On my alternator the brush cover will hold the brushes off the slip rings if you don't push it fully home until after the regulator is bolted back on, but I'm not sure if they are all like this.

Great 'How To'. Should save people loads of time and hassle. :D


Mike,

My brush cover had a little step in it that stopped it half way closed, so I guess if there was a suitable tool you could insert it at that stage to hold the brushes in then remove it prior to pushing it down the rest of the way, but when you do this job in situ, the brushes are pointing forward so it is just as easy to push them down one at a time with a screw driver.
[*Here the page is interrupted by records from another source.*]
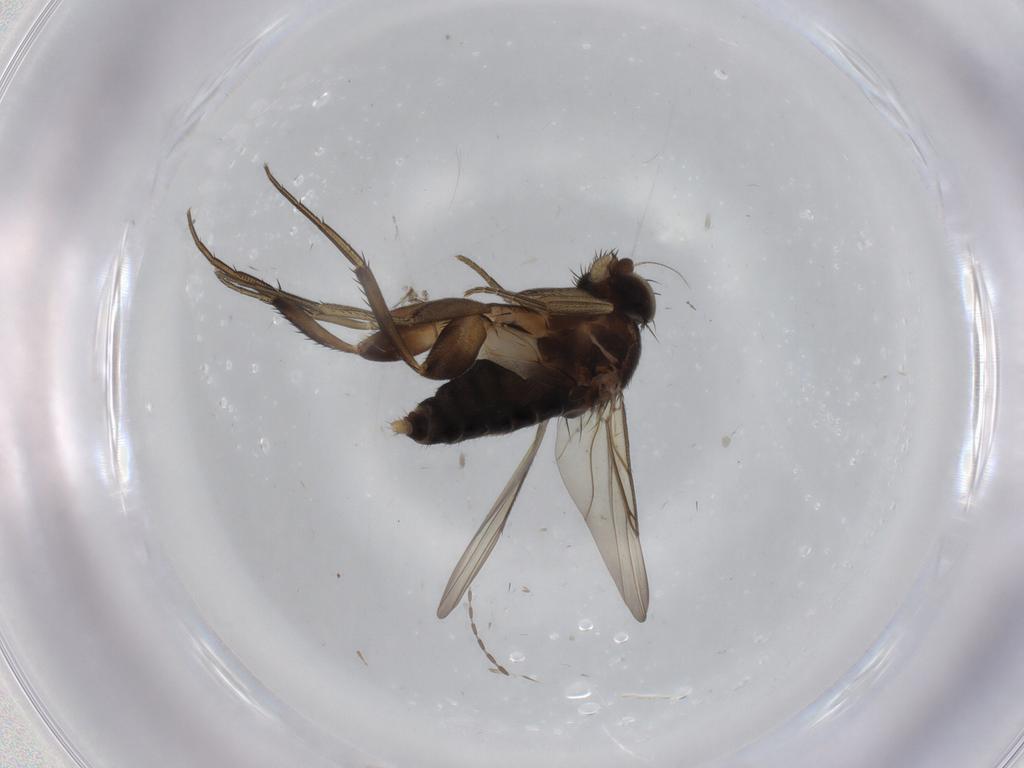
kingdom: Animalia
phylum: Arthropoda
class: Insecta
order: Diptera
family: Phoridae
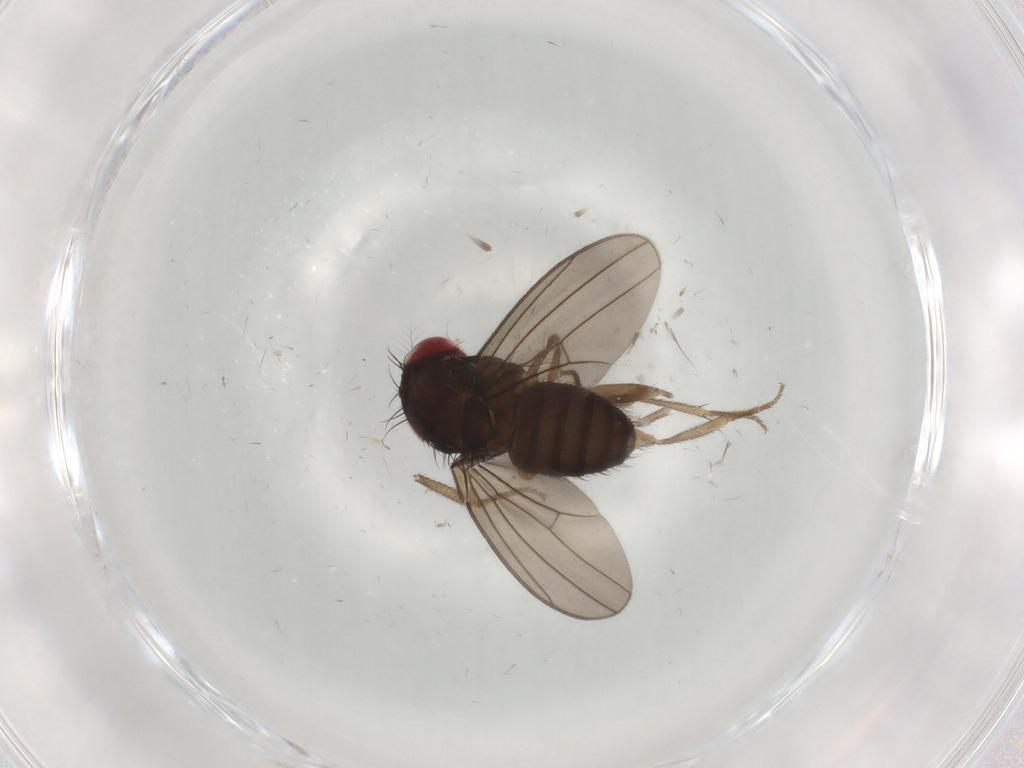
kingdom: Animalia
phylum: Arthropoda
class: Insecta
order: Diptera
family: Drosophilidae
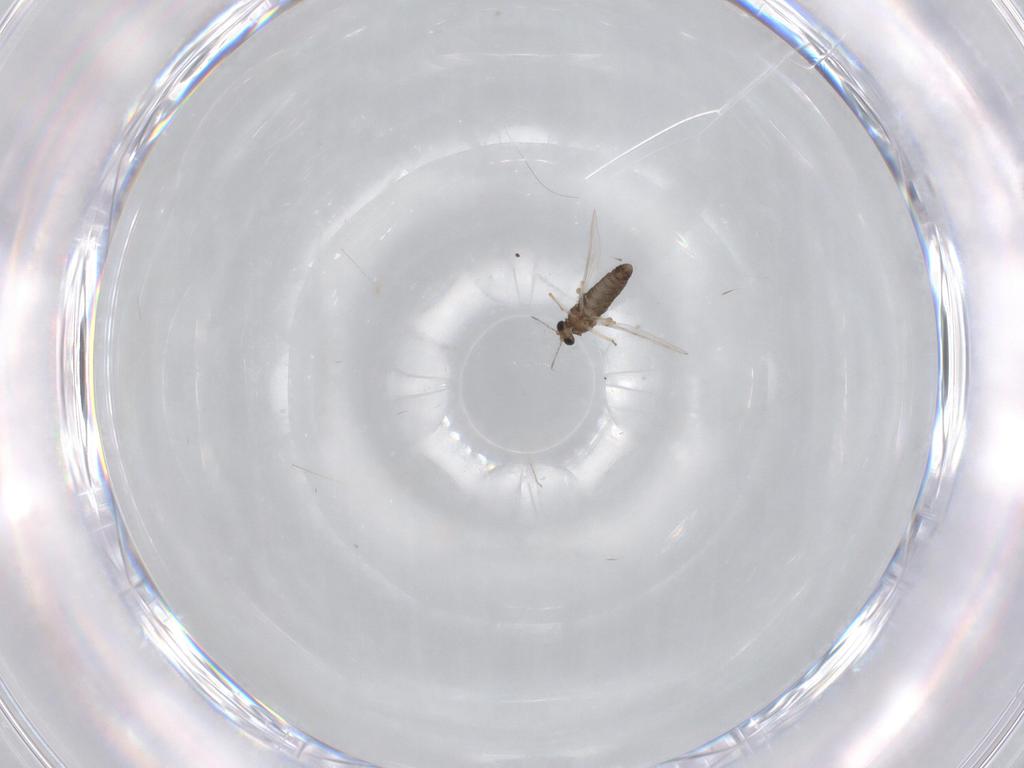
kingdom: Animalia
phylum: Arthropoda
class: Insecta
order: Diptera
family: Chironomidae
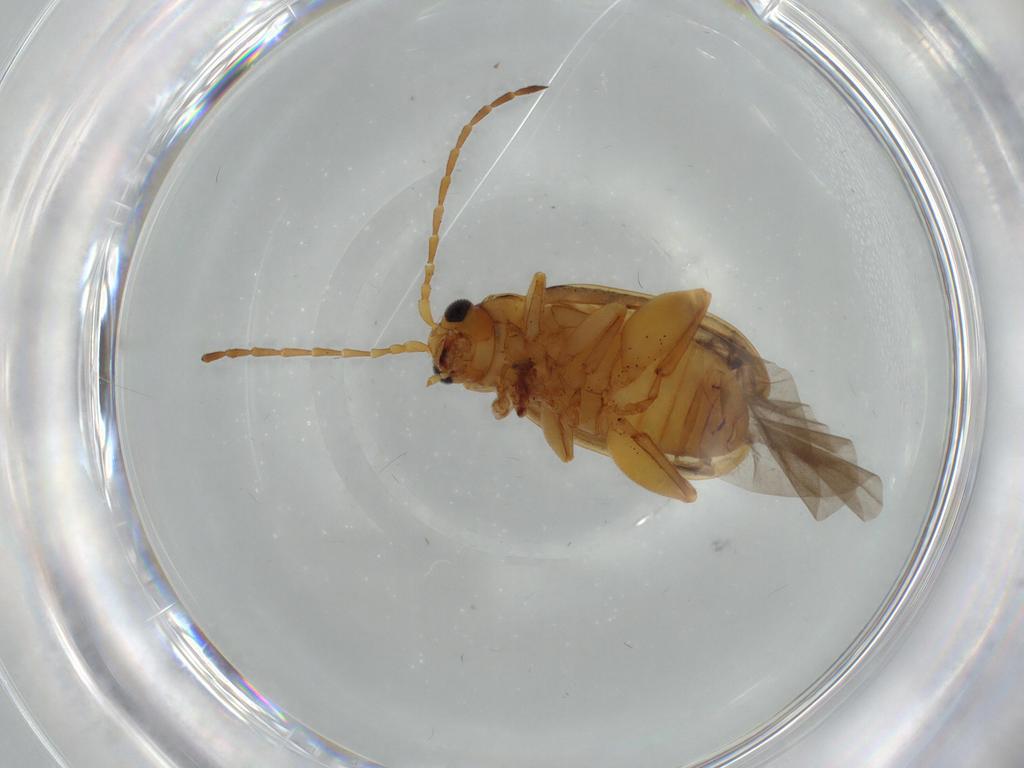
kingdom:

Then fit the cover afterwards.

this fix will keep the alternator going until the slip rings go, but now I have time to get properly prepared for replacement. The worst thing about these jobs is that they happen when you have no time to sort them out. And worse, don't have the parts or the equipment to hand to do it either. This requires the minimal tools really. The only thing some people may not have is a soldering iron. In my case i was short of a spare alternator and a 24mm spanner, both of which I intend to solve before it happens again.

Mike Noc 26th October 2013 08:29

Hopefully you should get a fair few miles yet from the slip rings David.

My alternator had covered around 340k miles and although the brushes had worn away and there was wear on the slip rings they still had some way to go.

As for the rotor bearings they felt as good as new.

Will report back on how easy the slip ring change is when I get the time to do it.

David Lawrence 26th October 2013 08:47

Quote:

Originally Posted by Mike Noc (Post 1463587)
Hopefully you should get a fair few miles yet from the slip rings David.

My alternator had covered around 340k miles and although the brushes had worn away and there was wear on the slip rings they still had some way to go.

As for the rotor bearings they felt as good as new.

Will report back on how easy the slip ring change is when I get the time to do it.


On the website of one component supplier is a video:
http://www.youtube.com/watch?v=f56-26I6idc

Not sure if our alternators are the same as this as I didn't delve this deep in to mine, but looks easy enough on a bench.

So unless the field coils go, it seems these alternators have virtually all the parts available for doing the home refurb. Bearings as well. Like yours, my bearings are still smooth at 167,000. A mere novice really.
I might pick up a cheap second hand one from a scrappy and a set of parts to refurb it. Then it strengthens the chance that because I'm prepared, I won't ever need it.